Simpson and Steve Hahn, HEUG's executive vice president for external relations, recently attended a conference of Oracle user groups that included a series of committees dealing with issues such as contracts, code-sharing among customers, and nondisclosure agreements. One question that came up: Is code developed under Oracle licenses the work product of Oracle or of universities?

"We would like to get clarity on issues like that," says Hahn, who doubles as assistant dean for admissions and academic services at the University of Wisconsin-Madison. "In general, there is a desire on the part of users for greater flexibility, so they could make changes around licensing without renegotiating the entire package."

For Oracle, the benefits of HEUG extend beyond relationship-building. HEUG sometimes brings problems and opportunities to Oracle that require the involvement of many different parts of the company. "Any organization that size is going to have challenges with internal communication," notes Simpson. "Often, we are the ones introducing people in different parts of the company to each other. We end up being the connective tissue, and we don't mind playing that role."

6.  Crowdsource Vendor Meetings
While HEUG brings together institutions to work with a single vendor, a fledgling initiative is looking at ways to bring multiple vendors together with schools to exchange ideas and discuss issues. The goal is to change the dynamics of vendor meetings to make them more client-directed and more collaborative. It all started last year when Ed Garay, assistant director for academic computing and director of the instructional technology lab at the University of Illinois at Chicago, led an experimental virtual meeting around enhancement requests for Blackboard Mobile Learn. Open to all comers, the meeting was designed around client requests and requirements.

That first meeting was followed by another on lecture-capture software. "At the lecture-capture event, we had participating vendors that I had never even heard of," recalls Garay. "Many were eager to hear clients talk about integration with learning management systems. Many of the issues with lecture capture are the same, no matter which system you are using."

According to Garay, the meetings have been very positive; even when someone said something negative about a vendor, the vendor did not get defensive. "These are great as kickoff meetings," notes Garay, "but what we really need now is to take this asynchronous." Convening 100 people for an online meeting has turned out to be something of a challenge. Asynchronous conversations are happening now on an ad-hoc basis, but Garay would like to establish something more formalized.

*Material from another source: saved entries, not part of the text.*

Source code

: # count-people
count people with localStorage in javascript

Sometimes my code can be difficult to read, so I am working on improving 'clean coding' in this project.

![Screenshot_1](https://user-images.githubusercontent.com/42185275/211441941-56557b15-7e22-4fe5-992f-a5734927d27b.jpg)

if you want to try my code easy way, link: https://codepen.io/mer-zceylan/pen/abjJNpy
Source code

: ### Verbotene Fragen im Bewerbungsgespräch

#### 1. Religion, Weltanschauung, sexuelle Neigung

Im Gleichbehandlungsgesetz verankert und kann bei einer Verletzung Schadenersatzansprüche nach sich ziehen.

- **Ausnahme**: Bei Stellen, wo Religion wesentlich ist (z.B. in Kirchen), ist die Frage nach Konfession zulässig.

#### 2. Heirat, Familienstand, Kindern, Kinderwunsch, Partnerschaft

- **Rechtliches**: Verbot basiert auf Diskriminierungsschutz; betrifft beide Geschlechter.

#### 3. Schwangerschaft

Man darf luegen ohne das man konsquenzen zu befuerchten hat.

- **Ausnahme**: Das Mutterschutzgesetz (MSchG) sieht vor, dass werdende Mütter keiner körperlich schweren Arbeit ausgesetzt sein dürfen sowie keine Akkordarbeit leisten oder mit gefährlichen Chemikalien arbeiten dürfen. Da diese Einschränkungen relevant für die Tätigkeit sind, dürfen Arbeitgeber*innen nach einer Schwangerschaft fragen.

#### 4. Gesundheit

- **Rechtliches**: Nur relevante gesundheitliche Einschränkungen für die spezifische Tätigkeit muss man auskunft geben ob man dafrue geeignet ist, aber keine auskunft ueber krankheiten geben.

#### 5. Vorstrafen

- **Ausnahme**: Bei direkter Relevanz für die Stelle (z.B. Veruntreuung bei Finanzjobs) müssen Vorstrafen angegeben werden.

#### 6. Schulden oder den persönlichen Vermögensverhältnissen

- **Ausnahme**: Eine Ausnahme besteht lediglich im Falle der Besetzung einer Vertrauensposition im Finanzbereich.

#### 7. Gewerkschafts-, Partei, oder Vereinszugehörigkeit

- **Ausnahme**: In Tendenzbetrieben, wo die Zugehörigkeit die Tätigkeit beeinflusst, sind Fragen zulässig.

Dartmouth's Kim sees crowdsourced virtual meetings as a step in the right direction for vendors and customers to share information in an open forum. "Companies are sometimes reluctant to share their road maps because they perceive it as a competitive advantage," he says. "But I think they would gain from being more open about long-term plans."

Both Garay and Kim say there is real value to companies in sitting at the table with partners and potential partners. At the very least, company officials can explain why they are not doing something that customers want. "They may feel painted into a financial corner," Kim says about vendors. "I think they should share that. We need them to make money and be successful, and I think they should talk about the bottom line with us."